I_MPI_PIN_DOMAIN=node
The threads of a process are kept within a node -- use this when running 1 process per node.
I_MPI_PIN_DOMAIN=core
The threads of a process are kept within a core -- use this when running 1 process per core.
I_MPI_PIN_DOMAIN=numa
The threads of a process are kept within a NUMA domain -- use this when running e.g. in SNC-4 mode.
In addition to these pin requirements, one can further enforce OpenMP affinity by setting appropriate KMP_PLACE_THREADS, and KMP_AFFINITY environment variables as described in the OpenMP chapter.
Machine Files:
The batch system will generate a default machine file whose name will be kept in the environment variable: $SLURM_JOB_NODELIST. In the past, this file contained 64 copies of the name of each node (1 for each core) because SLURM used a single core as the element of a job resource requirement. At present, SLURM uses a node as the element of a job resource requirement. Thus, $SLURM_JOB_NODELIST only contains a single name of each node.

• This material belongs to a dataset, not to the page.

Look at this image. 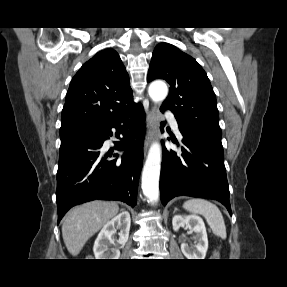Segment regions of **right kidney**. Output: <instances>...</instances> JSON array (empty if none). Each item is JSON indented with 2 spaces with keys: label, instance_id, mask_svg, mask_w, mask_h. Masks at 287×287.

Example: 128 MPI tasks per node on a single node
export OMP_NUM_THREADS=1
mpirun -genvall -n 128 -ppn 128 -host <hostname> executable
Example: 64 MPI tasks per node with 2 threads each
export OMP_NUM_THREADS=2
export I_MPI_PIN=1
export I_MPI_PIN_DOMAIN=core
mpirun -genvall -n 64 -host <hostname> executable
Example: 1 MPI task, on each of 2 nodes with 128 threads each, with 2 threads per core
export OMP_NUM_THREADS=128
export KMP_PLACE_THREADS=1s,64c,2t
export KMP_AFFINITY=compact,granularity=thread
export I_MPI_PIN=1export I_MPI_PIN_DOMAIN=node
mpirun -genvall -n 2 -hosts HOST1,HOST2 ./executable
Example: 64 MPI per node, on 2 nodes with 4 threads per node using rsh
export KMP_AFFINITY=compact,granularity=thread
export OMP_NUM_THREADS=4
export I_MPI_PIN=1
export I_MPI_PIN_DOMAIN=core
export I_MPI_FABRICS=shm:tmi
export HFI_NO_CPUAFFINITY=1
mpirun -rsh rsh -genvall -n 128 -ppn 64 -host HOST1,HOST2 executable
Example: Forcing an MPI job to use MCDRAM on Flat-Quad nodes
Jobs on Flat-Quadrant nodes can make use of MCDRAM. One 'easy-button' if the application fits completely into MCDRAM is to just force the entire code to run via numactl. In this case this needs to be done for each MPI process for example as follows, which will run 2 MPI processes. on 2 nodes, with each MPI process using 128 threads (2 threads per core) and each process is forced to allocate memory from NUMA domain 1 (MCDRAM on Flat-Quad nodes)
export KMP_HW_SUBSET=1s,64c,2t
export OMP_NUM_THREADS=128
export KMP_AFFINITY=compact,granularity=thread
export I_MPI_PIN=1
export I_MPI_PIN_DOMAIN=node
export I_MPI_FABRICS=shm:tmi
export HFI_NO_CPUAFFINITY=1
mpirun -rsh rsh -genvall -n 2 -ppn 1 -hosts HOST1,HOST2 numactl -m 1 executable
Likewise numactl -m 0 would bind allocations to come from DDR. On Cache-Quadrant nodes, the MCDRAM is of course transparent and there is no need to use numactl.